There is so much I want to say that I can’t keep it straight for long enough in my head to actually type the words out. It's days like today that I wish that I paid attention when my techno-geek cousin was talking about computer programs that can turn your voice into words on the screen over Thanksgiving. Cuz Lord knows, I can talk! Ok, well one of the best lessons I learned in my overpriced education was organization, so I present to you, my readers, another list. What I’m thinking about these days:
1) The human body is scarily fragile. (Need proof? Check out my roommate’s disturbing pics of her broken foot—before and after the cast—here (https://shaya_in_new_york.blogspot.com) Its weird how easily we can fuck up this perfectly functioning nature-made machine that we inhabit. It’s like, a doctor finds a lump in your ovaries and then removes all of your lady parts—“just in case.” Or you trip at a drunk, crowded party and you’re hobbled, barely able to get home up five flights of stairs on crutches. Or you mysteriously develop a canker sore for the first time since you were 12 that literally eats away at the bottom of your gums that hurts so bad that you can’t chew or speak without wincing. (And, even weirder than that, then you wake up one morning and your mouth, which hurt like you imagine childbirth hurting, is miraculously healed and there isn’t even a scar!) We do all of these things: smoking, drinking, eating fried food, ingesting other, bad-for-you substances, thinking that all of the harm that those things can do to do won’t happen to you. You walk a dangerous line between being cautious and not caring. And then one day you trip on some stairs and you can never wear high heels again. The whole thing seems terrifyingly futile.

## [TO-DO ITEM]
According to the blog post, why does the writer present these thoughts as a list?

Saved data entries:
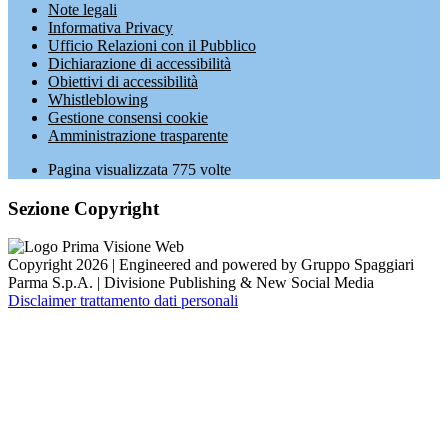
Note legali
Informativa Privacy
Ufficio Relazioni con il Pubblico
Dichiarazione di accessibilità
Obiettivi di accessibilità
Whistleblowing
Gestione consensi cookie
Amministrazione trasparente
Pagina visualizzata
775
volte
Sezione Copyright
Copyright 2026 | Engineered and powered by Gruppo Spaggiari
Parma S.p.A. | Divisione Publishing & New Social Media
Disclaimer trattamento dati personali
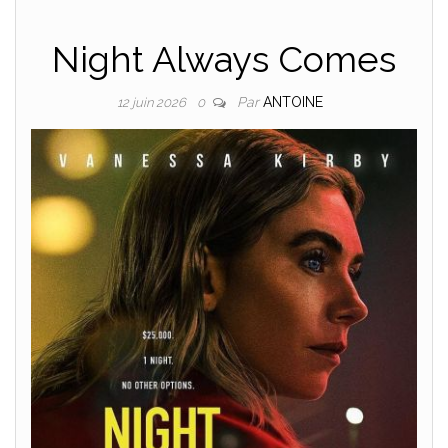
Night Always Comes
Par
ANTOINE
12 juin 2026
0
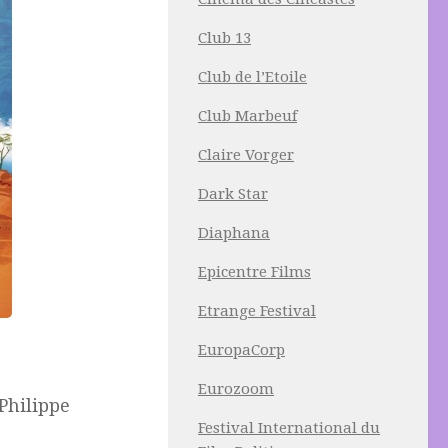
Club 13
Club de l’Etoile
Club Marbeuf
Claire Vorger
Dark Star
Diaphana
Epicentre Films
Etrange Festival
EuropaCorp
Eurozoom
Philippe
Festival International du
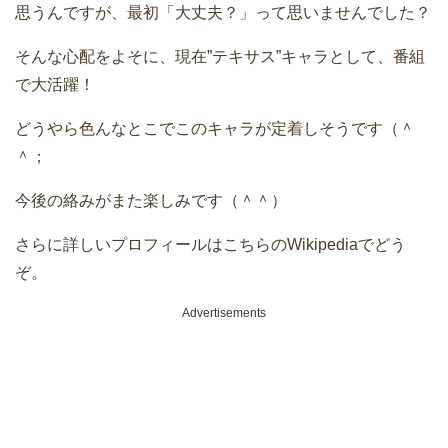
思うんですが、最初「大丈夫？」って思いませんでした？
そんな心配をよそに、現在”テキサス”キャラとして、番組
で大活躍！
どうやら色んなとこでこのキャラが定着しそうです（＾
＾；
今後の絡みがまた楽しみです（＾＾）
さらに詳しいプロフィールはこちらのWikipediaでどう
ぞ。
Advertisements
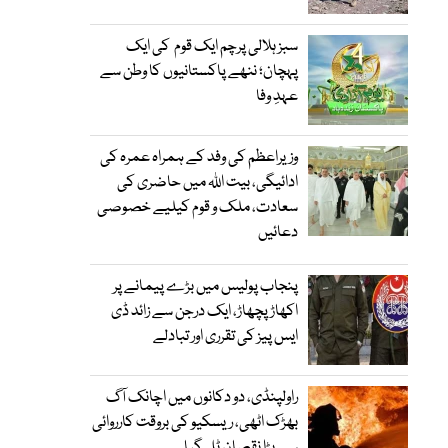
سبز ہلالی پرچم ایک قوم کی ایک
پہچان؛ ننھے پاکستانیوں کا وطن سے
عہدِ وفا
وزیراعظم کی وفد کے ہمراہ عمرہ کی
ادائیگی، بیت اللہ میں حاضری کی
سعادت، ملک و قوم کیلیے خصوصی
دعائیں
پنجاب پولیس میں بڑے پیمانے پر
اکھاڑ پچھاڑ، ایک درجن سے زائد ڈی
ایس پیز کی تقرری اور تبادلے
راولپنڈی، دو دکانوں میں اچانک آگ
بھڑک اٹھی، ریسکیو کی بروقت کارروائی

## [REPLY TO THE TASK]
The writer has so much to say that it's hard to keep it straight long enough to type it out. Organization was one of the best lessons from the writer's education, so the thoughts are set out as a list.